Much like Spinale, Astrid Cioata was drawn to The Mall Firenze, a luxury outlet located outside of Florence through TikTok. On the app, videos about the outlet mall have grown to over 500 million views. “A lot of these girls were getting the same items that you could find in [retail] stores for 80% off,” she remembers of the TikTok videos she saw before visiting the outlet last year during a vacation. “And everything I got was 80% off, too.” Astrid shopped items that would’ve set her back nearly $5,000 — including a pair of Prada sneakers and three pairs of heels from Gianvito Rossi and Jimmy Choo — for a little over $1,000.  
For stylist Alon Cameron, seeing TikTok videos for The Mall Firenze evoked memories of her own childhood, hearing about the discounted shopping meccas from members of her family, which inspired her to pay a visit to Woodbury Common last December. She decided to document her experience, too, showing her shopping at stores like Acne Studios, Saks, Kenzo and Diesel.

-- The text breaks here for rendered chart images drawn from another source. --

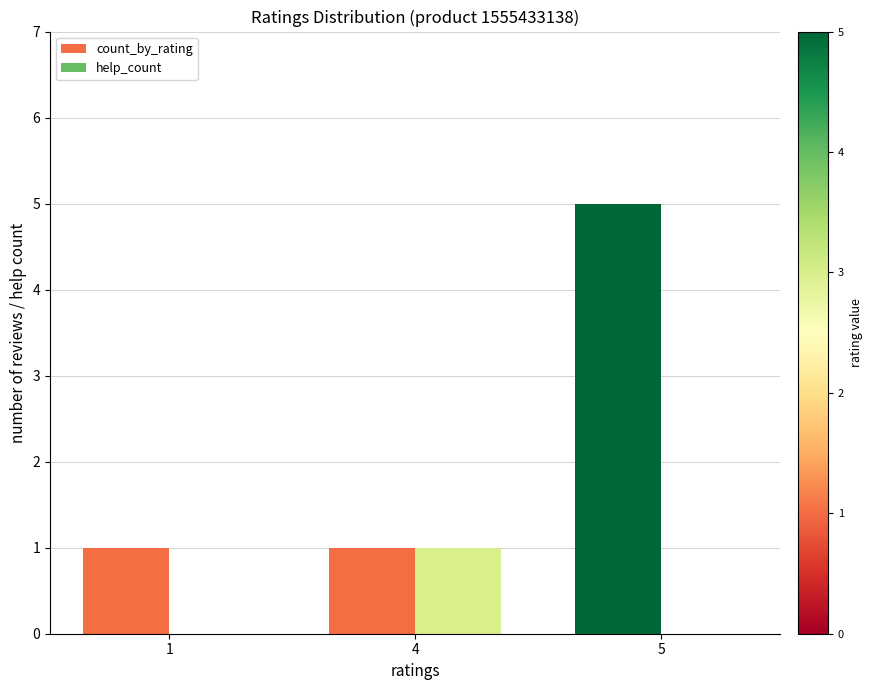

Between 1 and 4, which series saw the biggest shift?

help_count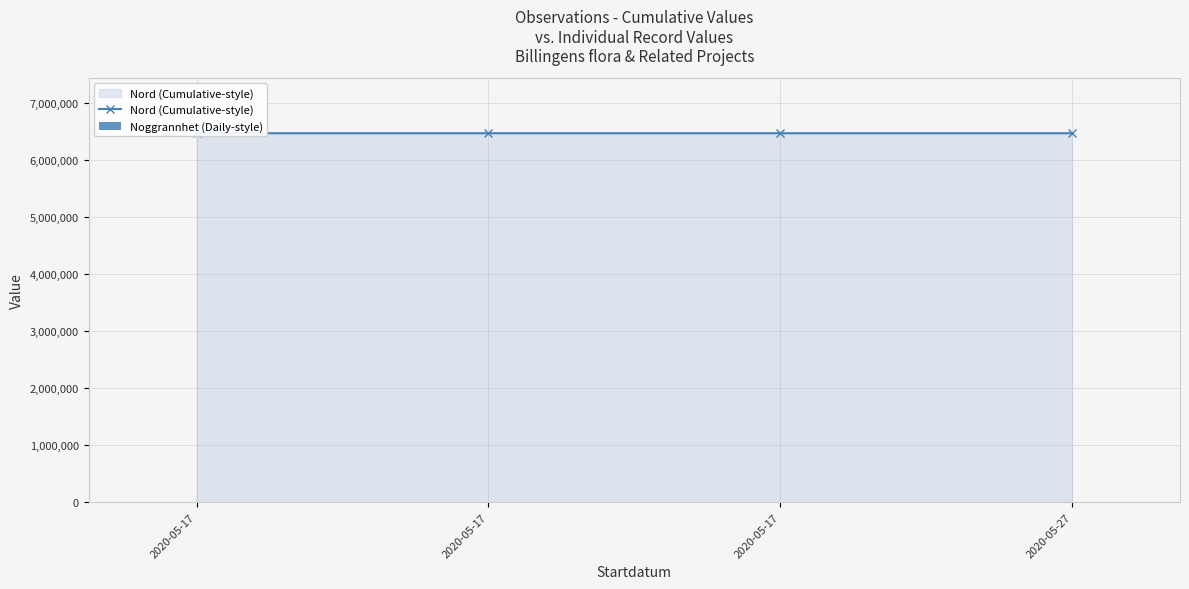

At which label does Noggrannhet (Daily-style) reach its minimum?

2020-05-17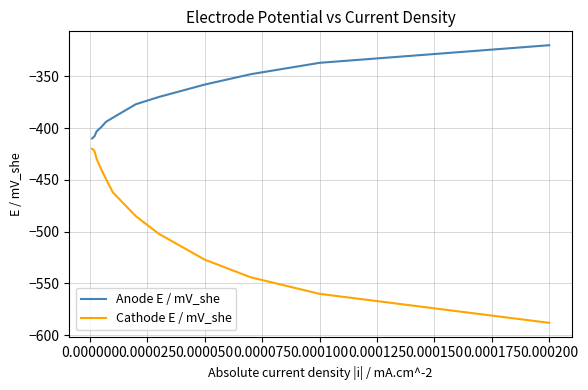

Reading left to right, list all the values displayed in this chart.

Anode E / mV_she: -410	-408	-403	-399	-394	-390	-377	-370	-358	-348	-337	-320
Cathode E / mV_she: -420	-422	-430	-440	-449	-462	-485	-502	-527	-544	-560	-588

While the markdowns and hauls may seem enticing to viewers on TikTok, Cameron warns that the scores are not always as remarkable as they may seem. She adds that people looking at the videos should be aware that some merchandise at outlet malls can be of subpar quality or different from retail offerings before visiting. Otherwise, she says “you’ll be disappointed.” That said: “If you already shop luxury and have an appreciation of the craftsmanship, then it’s a good option to get things you’ve been eyeing that are out of stores now for 20% or 30% off.” Plus, for Cameron, nothing beats the “instant gratification of walking out with a shopping bag and bringing this new piece home” after a good deal.
For people in the outlet mall TikTokverse, the phenomenon delivers continuous doses of dopamine rush after “buy[ing] something from your favorite brands for a little bit cheaper and sav[ing] money,” according to Cameron. It's an added bonus if it ends up featured on the "For You" page.